With institutional support, initiatives like the DMZ tend to spin off other projects, creating a virtuous snowball. At Ryerson, we now also have the Launch Zone, a “creative collision space” to encourage collaboration or information gathering for students interested in startups. It hosts workshops, one-on-one consultations, and mixers that bring students and businesses together.

That virtuous snowball can extend even further, presenting opportunities for exciting new models to emerge in higher education. For instance, as much as virtual spaces (remember Myspace?) are important to Millennials, there is no substitute for in-person interaction. With that in mind, we should be thinking more than ever of creating buildings that mix students and faculty across disciplines, creating opportunities for cross-pollination of ideas and interaction.

Even longstanding models of faculty appointments, like tenure, can be extended or enhanced with new, flexible models that promote greater engagement, enrichment of mid- or later-career faculty, and much greater interaction with the technology, government, and business sectors.
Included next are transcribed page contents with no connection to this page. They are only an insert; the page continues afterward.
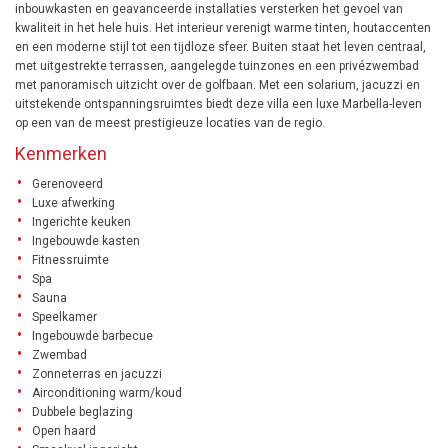
inbouwkasten en geavanceerde installaties versterken het gevoel van
kwaliteit in het hele huis. Het interieur verenigt warme tinten, houtaccenten
en een moderne stijl tot een tijdloze sfeer. Buiten staat het leven centraal,
met uitgestrekte terrassen, aangelegde tuinzones en een privézwembad
met panoramisch uitzicht over de golfbaan. Met een solarium, jacuzzi en
uitstekende ontspanningsruimtes biedt deze villa een luxe Marbella-leven
op een van de meest prestigieuze locaties van de regio.
Kenmerken
Gerenoveerd
Luxe afwerking
Ingerichte keuken
Ingebouwde kasten
Fitnessruimte
Spa
Sauna
Speelkamer
Ingebouwde barbecue
Zwembad
Zonneterras en jacuzzi
Airconditioning warm/koud
Dubbele beglazing
Open haard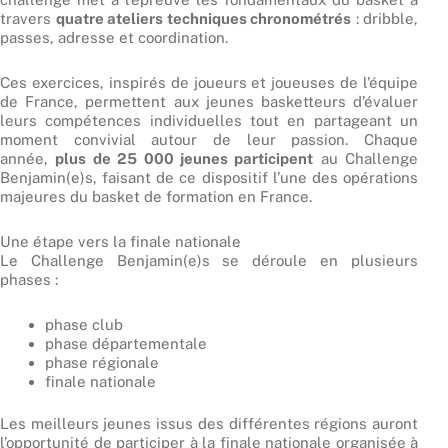
travers
quatre ateliers techniques chronométrés
: dribble,
passes, adresse et coordination.
Ces exercices, inspirés de joueurs et joueuses de l’équipe
de France, permettent aux jeunes basketteurs d’évaluer
leurs compétences individuelles tout en partageant un
moment convivial autour de leur passion. Chaque
année,
plus de 25 000 jeunes participent
au Challenge
Benjamin(e)s, faisant de ce dispositif l’une des opérations
majeures du basket de formation en France.
Une étape vers la finale nationale
Le Challenge Benjamin(e)s se déroule en plusieurs
phases :
phase club
phase départementale
phase régionale
finale nationale
Les meilleurs jeunes issus des différentes régions auront
l’opportunité de participer à la finale nationale organisée à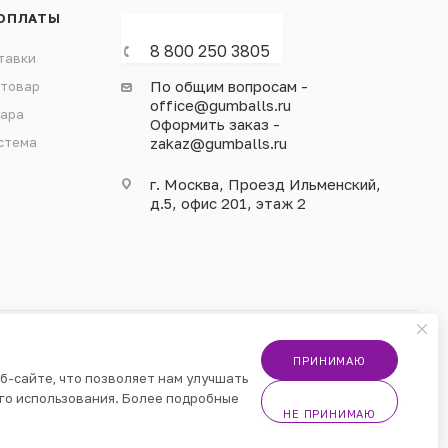
ОПЛАТЫ
8 800 250 3805
тавки
По общим вопросам -
 товар
office@gumballs.ru
вара
Оформить заказ -
стема
zakaz@gumballs.ru
г. Москва, Проезд Ильменский,
д.5, офис 201, этаж 2
ПРИНИМАЮ
б-сайте, что позволяет нам улучшать
го использования. Более подробные
НЕ ПРИНИМАЮ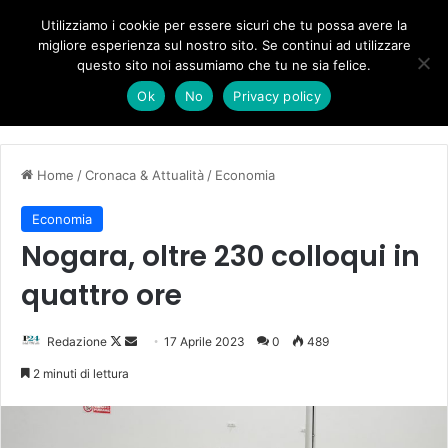
Forza Italia, il legnaghese Donà nella segreteria regionale
Utilizziamo i cookie per essere sicuri che tu possa avere la
migliore esperienza sul nostro sito. Se continui ad utilizzare
questo sito noi assumiamo che tu ne sia felice.
Menu
C
Ok
No
Privacy policy
Home
/
Cronaca & Attualità
/
Economia
Economia
Nogara, oltre 230 colloqui in
quattro ore
Follow
Invia
Redazione
17 Aprile 2023
0
489
on
un'email
2 minuti di lettura
X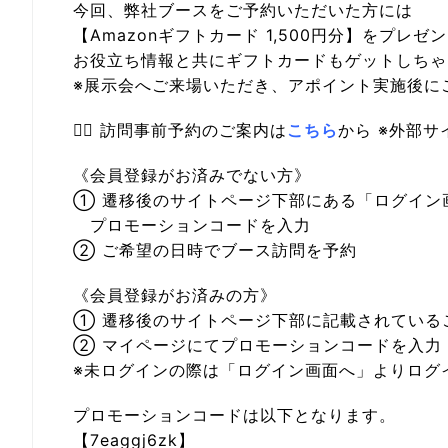
今回、弊社ブースをご予約いただいた方には
【Amazonギフトカード 1,500円分】をプレゼ
お役立ち情報と共にギフトカードもゲットしちゃ
※展示会へご来場いただき、アポイント実施後に
👉🏻 訪問事前予約のご案内は
こちら
から ※外部
《会員登録がお済みでない方》
① 遷移後のサイトページ下部にある「ログイン
プロモーションコードを入力
② ご希望の日時でブース訪問を予約
《会員登録がお済みの方》
① 遷移後のサイトページ下部に記載されている
② マイページにてプロモーションコードを入力
※未ログインの際は「ログイン画面へ」よりログ
プロモーションコードは以下となります。
【7eaggj6zk】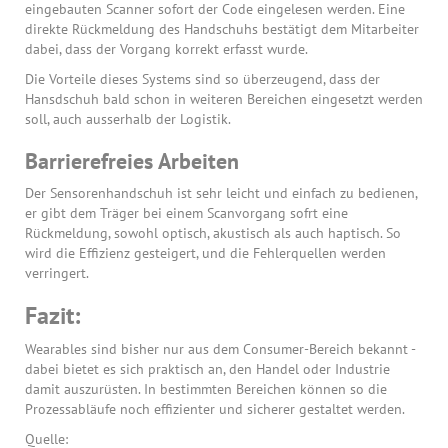
eingebauten Scanner sofort der Code eingelesen werden. Eine
direkte Rückmeldung des Handschuhs bestätigt dem Mitarbeiter
dabei, dass der Vorgang korrekt erfasst wurde.
Die Vorteile dieses Systems sind so überzeugend, dass der
Hansdschuh bald schon in weiteren Bereichen eingesetzt werden
soll, auch ausserhalb der Logistik.
Barrierefreies Arbeiten
Der Sensorenhandschuh ist sehr leicht und einfach zu bedienen,
er gibt dem Träger bei einem Scanvorgang sofrt eine
Rückmeldung, sowohl optisch, akustisch als auch haptisch. So
wird die Effizienz gesteigert, und die Fehlerquellen werden
verringert.
Fazit:
Wearables sind bisher nur aus dem Consumer-Bereich bekannt -
dabei bietet es sich praktisch an, den Handel oder Industrie
damit auszurüsten. In bestimmten Bereichen können so die
Prozessabläufe noch effizienter und sicherer gestaltet werden.
Quelle: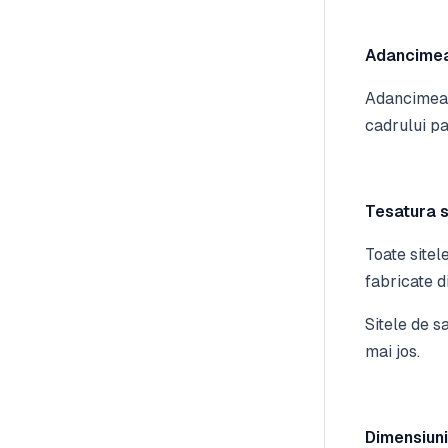
Adancimea
Adancimea 
cadrului pa
Tesatura s
Toate sitel
fabricate di
Sitele de 
mai jos.
Dimensiuni 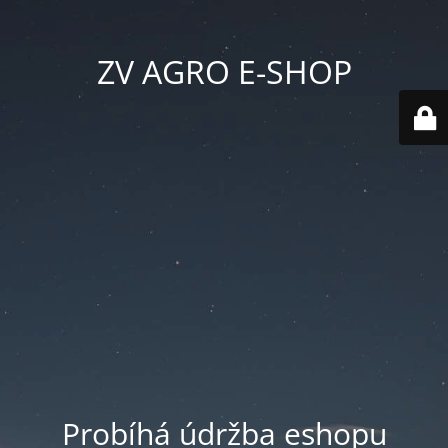
ZV AGRO E-SHOP
Probíhá údržba eshopu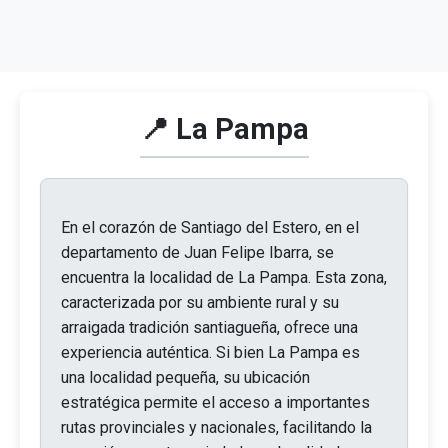
📍 La Pampa
En el corazón de Santiago del Estero, en el
departamento de Juan Felipe Ibarra, se
encuentra la localidad de La Pampa. Esta zona,
caracterizada por su ambiente rural y su
arraigada tradición santiagueña, ofrece una
experiencia auténtica. Si bien La Pampa es
una localidad pequeña, su ubicación
estratégica permite el acceso a importantes
rutas provinciales y nacionales, facilitando la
Much like the incredible success of the open-source model for software, the coming wave of new models for teaching and mentoring Millennials will be guided by principles of openness, collaboration, transparency, and innovation. That may pertain to issues of crediting experiential work outside the classroom.

It may inform changing intellectual property policies for universities that sponsor students who launch profitable startups, encouraging innovation by students. Or it will affect higher education in ways that we cannot even predict from the vantage of 2016.

However, it turns out, I expect an exciting challenge ahead, one that calls upon our imagination, optimism, and traditional spirit of community engagement: all the strengths that made academia a jewel of intellectual life, but now more aligned with the interconnected digital future that is changing our world before our eyes.